How to find all matrices $X \in \{0,1\}^{n \times m}$ that satisfy these equations?
$$X X^t = A \\ \sum_{j=1}^m x_{ij} = 2$$
These articles maybe could help us:
Solving X times Transpose of X Is Equal to A - Over Integers (in which he claims to find all $X$ to satisfies, but in Integers, maybe we can transform this solution to this problem and find the solutions).

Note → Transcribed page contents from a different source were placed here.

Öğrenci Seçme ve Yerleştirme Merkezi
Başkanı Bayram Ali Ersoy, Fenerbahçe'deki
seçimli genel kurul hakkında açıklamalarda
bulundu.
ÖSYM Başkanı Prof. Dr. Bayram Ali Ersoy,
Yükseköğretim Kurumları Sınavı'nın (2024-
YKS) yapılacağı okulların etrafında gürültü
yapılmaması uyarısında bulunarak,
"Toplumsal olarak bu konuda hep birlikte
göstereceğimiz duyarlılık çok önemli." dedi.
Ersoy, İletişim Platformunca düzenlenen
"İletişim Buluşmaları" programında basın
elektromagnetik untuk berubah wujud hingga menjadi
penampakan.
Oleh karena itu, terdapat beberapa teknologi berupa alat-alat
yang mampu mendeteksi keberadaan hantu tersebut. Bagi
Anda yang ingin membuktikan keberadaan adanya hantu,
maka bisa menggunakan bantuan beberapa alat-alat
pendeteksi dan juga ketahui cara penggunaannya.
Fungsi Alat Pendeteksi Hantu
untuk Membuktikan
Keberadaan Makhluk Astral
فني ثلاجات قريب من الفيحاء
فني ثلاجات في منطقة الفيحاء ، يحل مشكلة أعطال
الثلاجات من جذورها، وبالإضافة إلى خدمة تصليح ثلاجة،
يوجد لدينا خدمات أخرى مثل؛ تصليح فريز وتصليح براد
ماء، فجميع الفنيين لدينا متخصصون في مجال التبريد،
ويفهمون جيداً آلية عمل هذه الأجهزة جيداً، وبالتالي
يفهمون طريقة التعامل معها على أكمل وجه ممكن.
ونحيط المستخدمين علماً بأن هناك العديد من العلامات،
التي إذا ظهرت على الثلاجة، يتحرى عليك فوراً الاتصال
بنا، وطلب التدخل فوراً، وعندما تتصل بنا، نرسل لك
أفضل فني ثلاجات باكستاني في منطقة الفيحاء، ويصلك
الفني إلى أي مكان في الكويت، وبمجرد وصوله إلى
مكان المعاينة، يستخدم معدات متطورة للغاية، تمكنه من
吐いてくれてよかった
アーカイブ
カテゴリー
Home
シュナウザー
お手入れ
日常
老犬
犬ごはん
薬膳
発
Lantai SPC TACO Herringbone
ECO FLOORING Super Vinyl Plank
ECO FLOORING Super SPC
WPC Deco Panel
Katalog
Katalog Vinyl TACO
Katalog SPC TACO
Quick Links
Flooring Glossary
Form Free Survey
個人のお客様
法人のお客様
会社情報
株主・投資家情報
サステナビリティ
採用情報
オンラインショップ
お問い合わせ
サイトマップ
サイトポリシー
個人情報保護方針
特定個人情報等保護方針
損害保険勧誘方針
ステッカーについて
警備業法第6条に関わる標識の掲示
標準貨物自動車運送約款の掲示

For general $A,X~$ this is a very difficult problem, but the condition you give that the rows of $X~$ have sum 2 makes it much easier. Consider each row to be an edge of a graph $G~$ (i.e. the two ones in the row say which two vertices are connected). Then $A~$ is the adjacency matrix of the linegraph $L(G)$, except for the diagonal. It has long been known that one can determine $G~$ from $L(G)~$ even in linear time. See this article of Lehot, for example.

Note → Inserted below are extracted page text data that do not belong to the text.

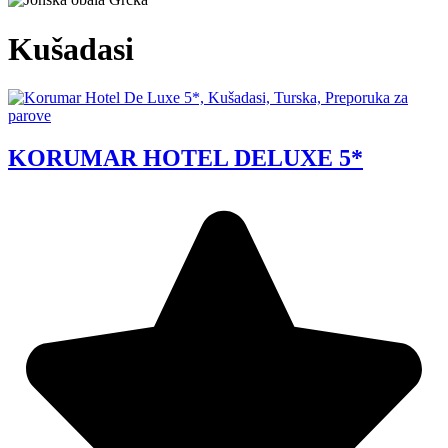
Kušadasi
KORUMAR HOTEL DELUXE 5*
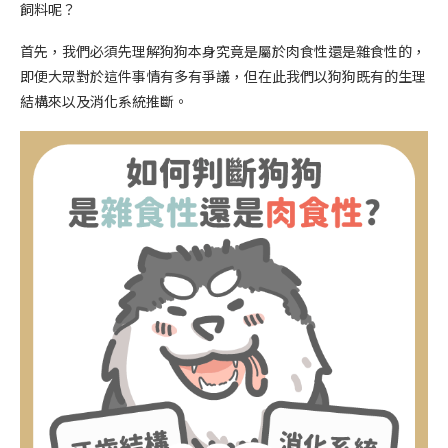
飼料呢？
首先，我們必須先理解狗狗本身究竟是屬於肉食性還是雜食性的，
即便大眾對於這件事情有多有爭議，但在此我們以狗狗既有的生理
結構來以及消化系統推斷。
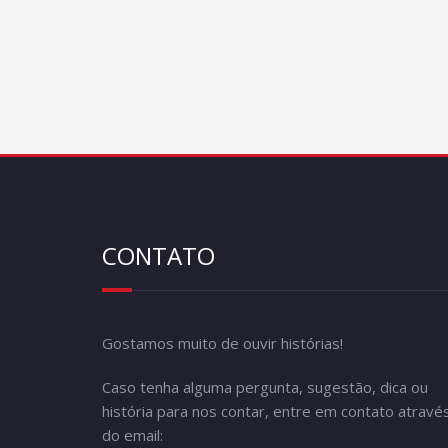
CONTATO
Gostamos muito de ouvir histórias!
Caso tenha alguma pergunta, sugestão, dica ou
história para nos contar, entre em contato atravé
do email:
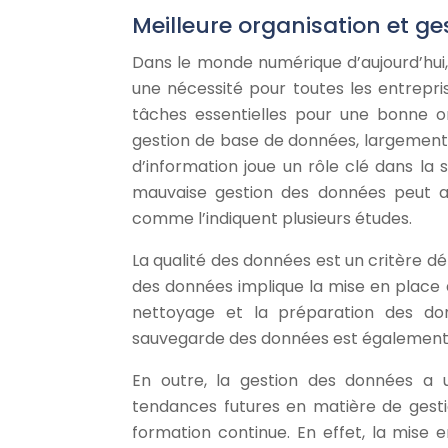
Meilleure organisation et g
Dans le monde numérique d’aujourd’hui
une nécessité pour toutes les entrepri
tâches essentielles pour une bonne org
gestion de base de données, largement ut
d’information joue un rôle clé dans la
mauvaise gestion des données peut a
comme l’indiquent plusieurs études.
La qualité des données est un critère 
des données implique la mise en place 
nettoyage et la préparation des do
sauvegarde des données est également u
En outre, la gestion des données a u
tendances futures en matière de gest
formation continue. En effet, la mise 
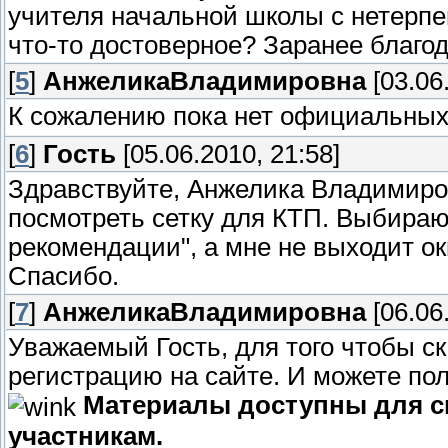
учителя начальной школы с нетерпе
что-то достоверное? Заранее благод
[
5
]
АнжеликаВладимировна
[03.06
К сожалению пока нет официальных
[
6
]
Гость
[05.06.2010, 21:58]
Здравствуйте, Анжелика Владимиров
посмотреть сетку для КТП. Выбираю 
рекомендации", а мне не выходит ок
Спасибо.
[
7
]
АнжеликаВладимировна
[06.06
Уважаемый Гость, для того чтобы с
регистрацию на сайте. И можете п
Материалы доступны для с
участникам.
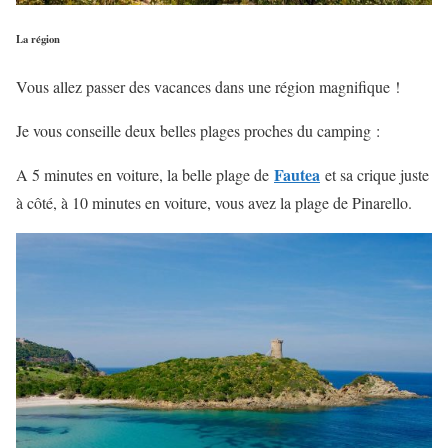
La région
Vous allez passer des vacances dans une région magnifique !
Je vous conseille deux belles plages proches du camping :
Fautea
A 5 minutes en voiture, la belle plage de
et sa crique juste
à côté, à 10 minutes en voiture, vous avez la plage de Pinarello.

(ADDED:) The theory of linegraphs says that two connected simple graphs have isomorphic linegraphs iff they are isomorphic or one is $K_{1,3}$ and the other is $K_3$. For disconnected simple graphs, you can swap any $K_{1,3}$ component with $K_3$ and vice-versa, and you can also add isolated vertices (which doesn't change the linegraph).
So to find all the solutions for $X$:
Off-diagonal entries in $A$ equal to 2 correspond to equal rows of $X$. Collapse all sets of equal rows into single rows so that the problem reduces to one where $A$ is 0-1 off the diagonal.
Find the connected components of $A$ and solve the inverse linegraph problem for them. If the inverse linegraph problem has multiple solutions (as above), take all solutions. (If you are told in advance how many columns $X$ must have, there will be few possibilities with the right total number of vertices.)
Now apply all possible permutations of the columns (if you really want all solutions).